1581 Reasons

Although I used a Commodore 64 as my primary computer for several years in the 1980s, I didn’t own all that much hardware for it. Two floppy drives, a printer, a modem and a joystick were just about all needed to keep myself entertained for more than half a decade.

People occasionally ask me if I ever owned a hard drive for my Commodore 64. I didn’t, but not because I didn’t want one. The most popular hard drive for the Commodore 64 was the Lt. Kernal, which held 10MB and cost $1,000. It would have been nice to store hundreds and hundreds of floppies on a single hard drive (instead of in multiple shoe boxes, which is how I did it), but the logistics of buying a hard drive that cost the same as my first car were impossible.

My friend Justin owned a 1581 disk drive. It was the only disk drive made by Commodore for the C64/128 that used 3.5″ disks instead of 5.25″ ones. While traditional, single-sided Commodore floppies held 664 blocks (170k) of information, a 1581 could store 3,160 blocks (800k) per disk.

I always wanted one of those drives. Earlier this week, I bought one.

The 1581 wasn’t terribly compatible with either of Commodore’s other floppy drives, meaning it wouldn’t load most multi-load games and would only run the simplest of programs. Only a dozen or so commercial titles were ever officially released on 3 1/2″ disks, and most of those were utilities. The drive was designed more for storing programs than playing them. Because of that, lots of BBS sysops ended up purchasing them (that’s what Justin used his for).

There was, at one time, a way to read and write disks designed for the Commodore 1581 disk drive on an IBM with a 3.5″ disk drive. This requires a physical drive controller on the PC (a USB 3.5″ drive won’t work), which rules out most modern PCs.

At a Commodore convention I attended in 2006, a attendee was selling used 1581 disk drives for $100. “I’ll wait until the prices drop,” I said to myself. I haven’t found one cheaper since… until this past weekend. I paid around $80 for mine, and as you can see, it’s just about as mint as a guy could hope for. The 1581’s box was wrapped in plastic, surrounded by bubble wrap, and submerged in Styrofoam peanuts. Even if the drive hadn’t worked, I feel like I got my money’s worth in packing materials.

Inside the box, the manual was still sealed inside its plastic container. I spent a few minutes pulling the drive out and hooking it up. Everything works A-OK. Thirty years of sitting inside this box didn’t hurt it at all.

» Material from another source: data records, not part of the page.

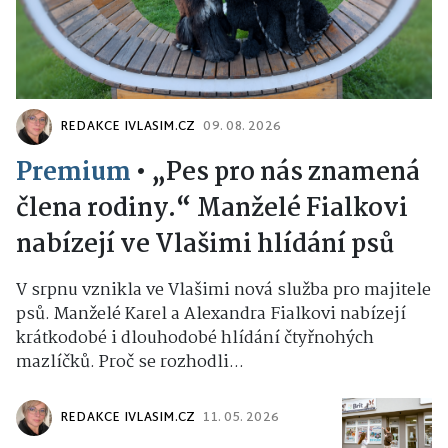
REDAKCE IVLASIM.CZ
09. 08. 2026
Premium
•
„Pes pro nás znamená
člena rodiny.“ Manželé Fialkovi
nabízejí ve Vlašimi hlídání psů
V srpnu vznikla ve Vlašimi nová služba pro majitele
psů. Manželé Karel a Alexandra Fialkovi nabízejí
krátkodobé i dlouhodobé hlídání čtyřnohých
mazlíčků. Proč se rozhodli...
REDAKCE IVLASIM.CZ
11. 05. 2026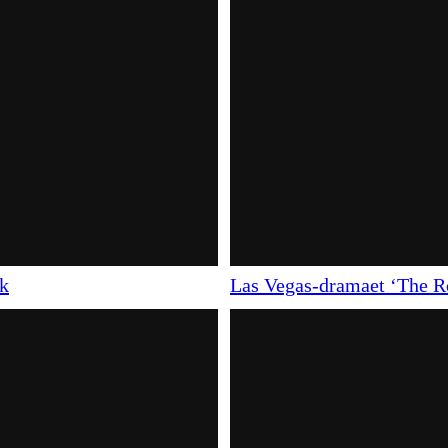
rk
Las Vegas-dramaet ‘The Ro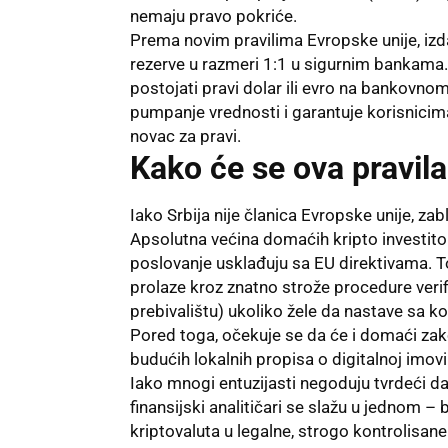
nemaju pravo pokriće.
Prema novim pravilima Evropske unije, izd
rezerve u razmeri 1:1 u sigurnim bankama. 
postojati pravi dolar ili evro na bankovn
pumpanje vrednosti i garantuje korisnici
novac za pravi.
Kako će se ova pravila 
Iako Srbija nije članica Evropske unije, zab
Apsolutna većina domaćih kripto investitor
poslovanje usklađuju sa EU direktivama. To
prolaze kroz znatno strože procedure verifi
prebivalištu) ukoliko žele da nastave sa ko
Pored toga, očekuje se da će i domaći zako
budućih lokalnih propisa o digitalnoj imovi
Iako mnogi entuzijasti negoduju tvrdeći da
finansijski analitičari se slažu u jednom 
kriptovaluta u legalne, strogo kontrolisane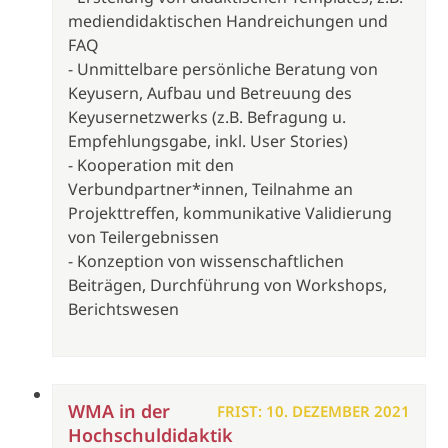
mediendidaktischen Handreichungen und
FAQ
- Unmittelbare persönliche Beratung von
Keyusern, Aufbau und Betreuung des
Keyusernetzwerks (z.B. Befragung u.
Empfehlungsgabe, inkl. User Stories)
- Kooperation mit den
Verbundpartner*innen, Teilnahme an
Projekttreffen, kommunikative Validierung
von Teilergebnissen
- Konzeption von wissenschaftlichen
Beiträgen, Durchführung von Workshops,
Berichtswesen
WMA in der
FRIST: 10. DEZEMBER 2021
Hochschuldidaktik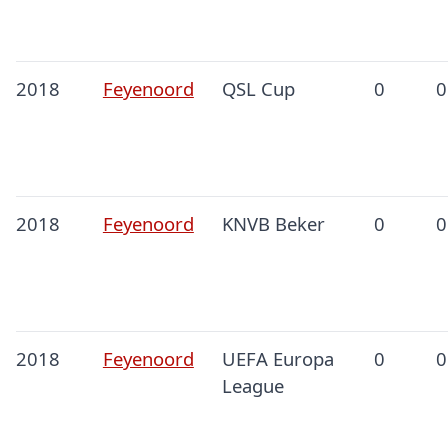
2018
Feyenoord
QSL Cup
0
0
2018
Feyenoord
KNVB Beker
0
0
2018
Feyenoord
UEFA Europa
0
0
League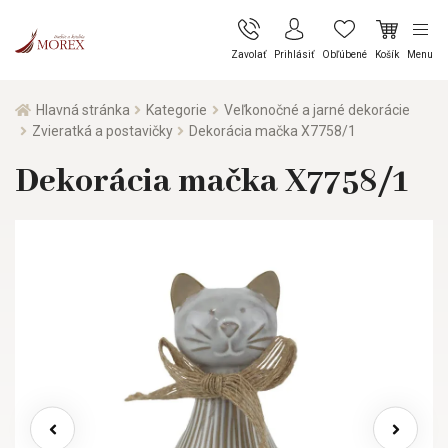
Zavolať
Prihlásiť
Obľúbené
Košík
Menu
Hlavná stránka
Kategorie
Veľkonočné a jarné dekorácie
Zvieratká a postavičky
Dekorácia mačka X7758/1
Dekorácia mačka X7758/1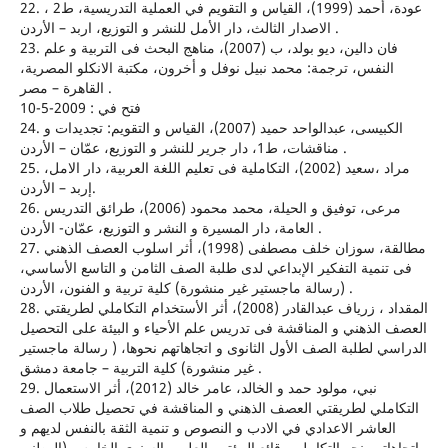
22. عودة، أحمد (1999)، القياس و التقويم في العملية التدريسية، ط2 ،
الاصدار الثالث، دار الأمل للنشر و التوزيع، اربد – الأردن .
23. فان دالين، ديو بولد، ب (2007)، مناهج البحث فى التربية و علم
النفس، ترجمة: محمد نبيل نوفل و أخرون، مكتبة الانكلو المصرية،
القاهرة – مصر .
فتح في : 2009-5-10
24. الكبيسى، عبدالواحد حميد (2007)، القياس و التقويم: تجديدات و
مناقشات، ط1، دار جرير للنشر و التوزيع، عمّان – الأردن .
25. مراد ،سعيد (2002)، التكاملية فى تعليم اللغة العربية، دار الامل،
إربد – الأردن.
26. مرعى، توفيق و الحيلة، محمد محمود (2006)، طرائق التدريس
العامة، دار المسيرة و النشر و التوزيع، عمّان- الأردن .
27. مطالقة، سوزان خلف مصطفى (1998)، أثر اسلوب العصف الذهني
فى تنمية التفكير الإبداعي لدى طلبة الصف الثامن و التاسع الأساسي،
(رسالة ماجستير غير منشورة) كلية تربية و الفنون، الأردن .
28. المقداد ، زرياف عبدالقادر (2008)، أثر الأستخدام التكاملي لطريقتي
العصف الذهني و المناقشة فى تدريس علم الأحياء و البيئة على التحصيل
الدراسي لطلبة الصف الأول الثانوى و اتجاهاتهم نحوها، ( رسالة ماجستير
غير منشورة) كلية التربية – جامعة دمشق .
29. نبي، مولود حمد و الخالد، عامر خالد (2012)، أثر الاستعمال
التكاملي لطريقتي العصف الذهني و المناقشة في تحصيل طلاب الصف
العاشر الاعدادي في الادب و النصوص و تنمية الثقة بالنفس لديهم و
اتجاهاتهم نحو التكامل، وقائع المؤتمر العلمى السنوى الخامس (الوطني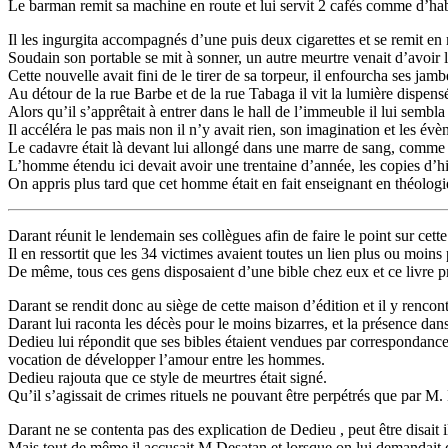
Le barman remit sa machine en route et lui servit 2 cafés comme d’ha
Il les ingurgita accompagnés d’une puis deux cigarettes et se remit en 
Soudain son portable se mit à sonner, un autre meurtre venait d’avoir l
Cette nouvelle avait fini de le tirer de sa torpeur, il enfourcha ses jamb
Au détour de la rue Barbe et de la rue Tabaga il vit la lumière dispensée
Alors qu’il s’apprêtait à entrer dans le hall de l’immeuble il lui sembl
Il accéléra le pas mais non il n’y avait rien, son imagination et les é
Le cadavre était là devant lui allongé dans une marre de sang, comme d
L’homme étendu ici devait avoir une trentaine d’année, les copies d’hist
On appris plus tard que cet homme était en fait enseignant en théologi
Darant réunit le lendemain ses collègues afin de faire le point sur cette 
Il en ressortit que les 34 victimes avaient toutes un lien plus ou moins
De même, tous ces gens disposaient d’une bible chez eux et ce livre pr
Darant se rendit donc au siège de cette maison d’édition et il y renco
Darant lui raconta les décès pour le moins bizarres, et la présence da
Dedieu lui répondit que ses bibles étaient vendues par correspondance e
vocation de développer l’amour entre les hommes.
Dedieu rajouta que ce style de meurtres était signé.
Qu’il s’agissait de crimes rituels ne pouvant être perpétrés que par M. 
Darant ne se contenta pas des explication de Dedieu , peut être disait il l
Mais tout de même il accusait M.Desatan et lorsque on lui demandait q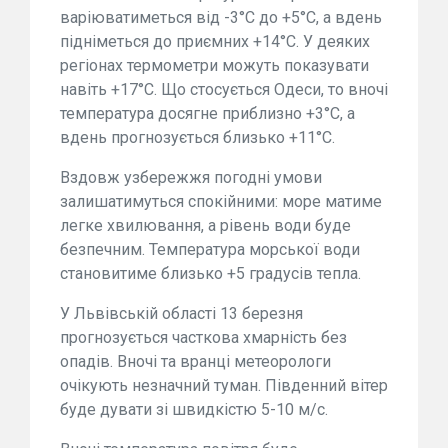
варіюватиметься від -3°C до +5°C, а вдень
підніметься до приємних +14°C. У деяких
регіонах термометри можуть показувати
навіть +17°C. Що стосується Одеси, то вночі
температура досягне приблизно +3°C, а
вдень прогнозується близько +11°C.
Вздовж узбережжя погодні умови
залишатимуться спокійними: море матиме
легке хвилювання, а рівень води буде
безпечним. Температура морської води
становитиме близько +5 градусів тепла.
У Львівській області 13 березня
прогнозується часткова хмарність без
опадів. Вночі та вранці метеорологи
очікують незначний туман. Південний вітер
буде дувати зі швидкістю 5-10 м/с.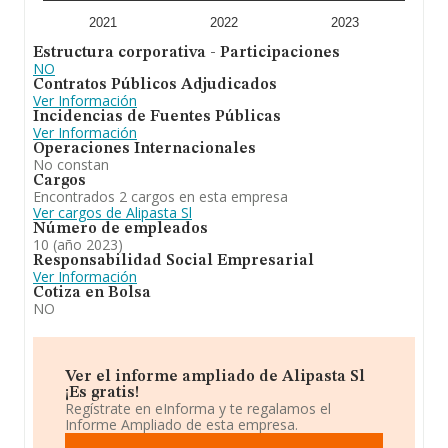
2021
2022
2023
Estructura corporativa - Participaciones
NO
Contratos Públicos Adjudicados
Ver Información
Incidencias de Fuentes Públicas
Ver Información
Operaciones Internacionales
No constan
Cargos
Encontrados 2 cargos en esta empresa
Ver cargos de Alipasta Sl
Número de empleados
10 (año 2023)
Responsabilidad Social Empresarial
Ver Información
Cotiza en Bolsa
NO
Ver el informe ampliado de Alipasta Sl
¡Es gratis!
Regístrate en eInforma y te regalamos el
Informe Ampliado de esta empresa.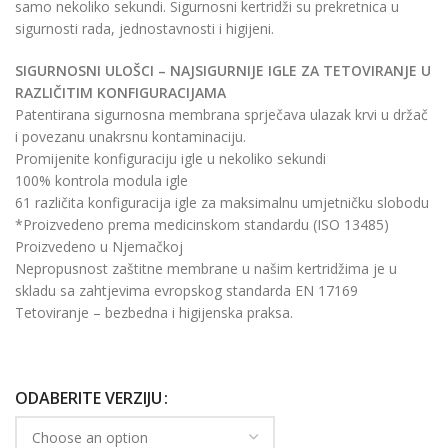
samo nekoliko sekundi. Sigurnosni kertridži su prekretnica u
sigurnosti rada, jednostavnosti i higijeni.
SIGURNOSNI ULOŠCI – NAJSIGURNIJE IGLE ZA TETOVIRANJE U
RAZLIČITIM KONFIGURACIJAMA
Patentirana sigurnosna membrana sprječava ulazak krvi u držač
i povezanu unakrsnu kontaminaciju.
Promijenite konfiguraciju igle u nekoliko sekundi
100% kontrola modula igle
61 različita konfiguracija igle za maksimalnu umjetničku slobodu
*Proizvedeno prema medicinskom standardu (ISO 13485)
Proizvedeno u Njemačkoj
Nepropusnost zaštitne membrane u našim kertridžima je u
skladu sa zahtjevima evropskog standarda EN 17169
Tetoviranje – bezbedna i higijenska praksa.
ODABERITE VERZIJU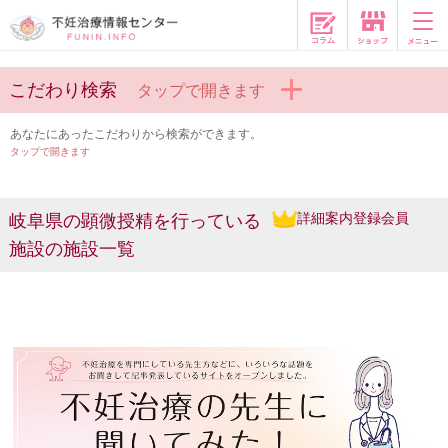
コラム
こだわり検索
タップで開きます
あなたにあったこだわりから検索ができます。
タップで開きます
詳細案内登録会員
岐阜県の顕微授精を行っている
施設の施設一覧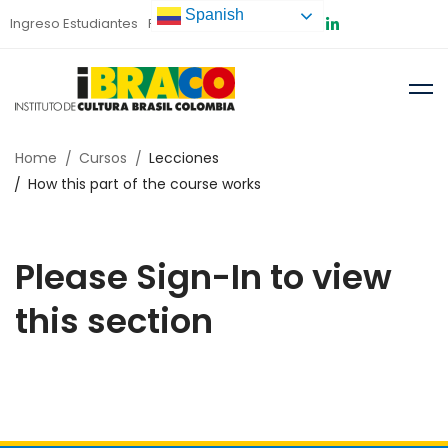
Spanish
Ingreso Estudiantes
Preinscripción
Home
Cursos
Lecciones
How this part of the course works
Please Sign-In to view
this section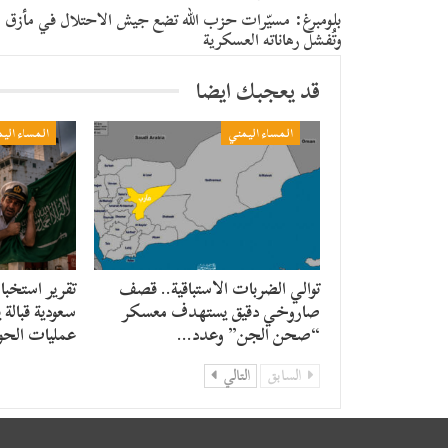
​بلومبرغ: مسيّرات حزب الله تضع جيش الاحتلال في مأزق
وتُفشل رهاناته العسكرية
قد يعجبك ايضا
المساء اليمني
المساء الي
توالي الضربات الاستباقية.. قصف
تقرير استخبا
صاروخي دقيق يستهدف معسكر
سعودية قبالة 
“صحن الجن” وعدد…
عمليات الحو
السابق
التالي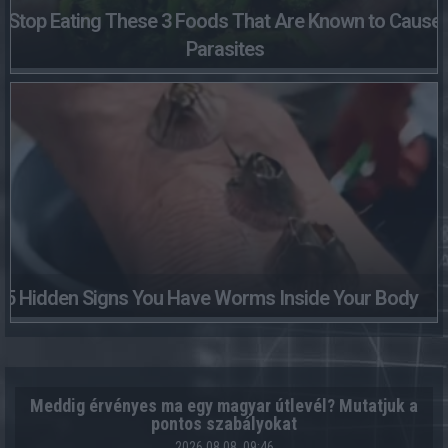
Stop Eating These 3 Foods That Are Known to Cause
Parasites
5 Hidden Signs You Have Worms Inside Your Body
Meddig érvényes ma egy magyar útlevél? Mutatjuk a
pontos szabályokat
2026.08.08. 09:46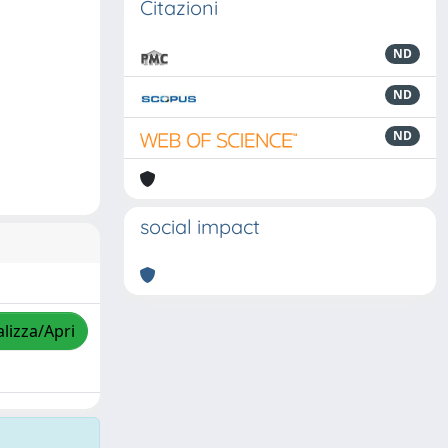
Citazioni
ND
ND
ND
social impact
alizza/Apri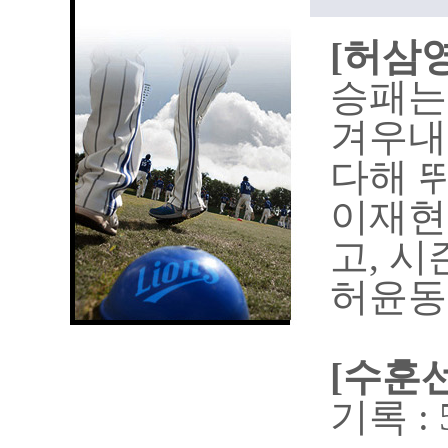
[허삼영
승패는
겨우내
다해 
이재현
고, 
허윤동
[수훈선
기록 :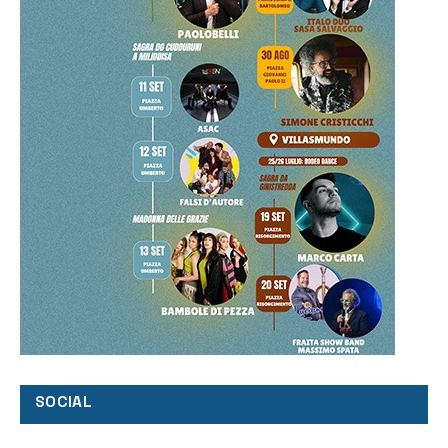
SOCIAL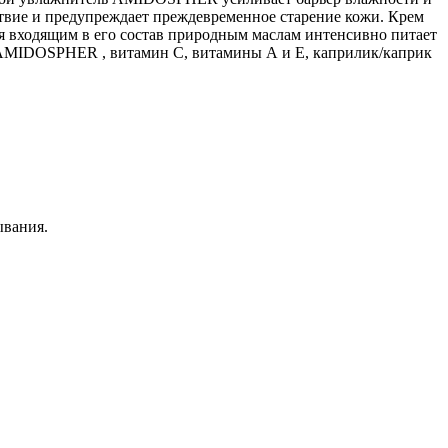
твие и предупреждает преждевременное старение кожи. Крем
я входящим в его состав природным маслам интенсивно питает
, AMIDOSPHER , витамин С, витамины А и Е, каприлик/каприк
ывания.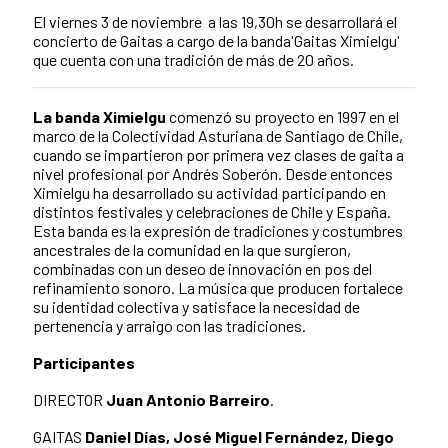
El viernes 3 de noviembre a las 19,30h se desarrollará el
concierto de Gaitas a cargo de la banda'Gaitas Ximielgu'
que cuenta con una tradición de más de 20 años.
La banda Ximielgu
comenzó su proyecto en 1997 en el
marco de la Colectividad Asturiana de Santiago de Chile,
cuando se impartieron por primera vez clases de gaita a
nivel profesional por Andrés Soberón. Desde entonces
Ximielgu ha desarrollado su actividad participando en
distintos festivales y celebraciones de Chile y España.
Esta banda es la expresión de tradiciones y costumbres
ancestrales de la comunidad en la que surgieron,
combinadas con un deseo de innovación en pos del
refinamiento sonoro. La música que producen fortalece
su identidad colectiva y satisface la necesidad de
pertenencia y arraigo con las tradiciones.
Participantes
DIRECTOR
Juan Antonio Barreiro
.
GAITAS
Daniel Días, José Miguel Fernández, Diego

From what I have read, newer DSHD diskettes (1.44MB) will work with the 1581, but aren’t as reliable as older DSDD (720KB) ones. I’ll have to keep an eye out and pick some up in the near future.

I do, on occasion, get requests from people (sometimes complete strangers) asking if I am able and/or willing to convert their Commodore disks over to usable disk images. I can, and will. Once, I had someone ask if I was able to read data off of some old 1581 3.5″ disks. Back then I couldn’t. Today, I can — another feather in the nerd hat.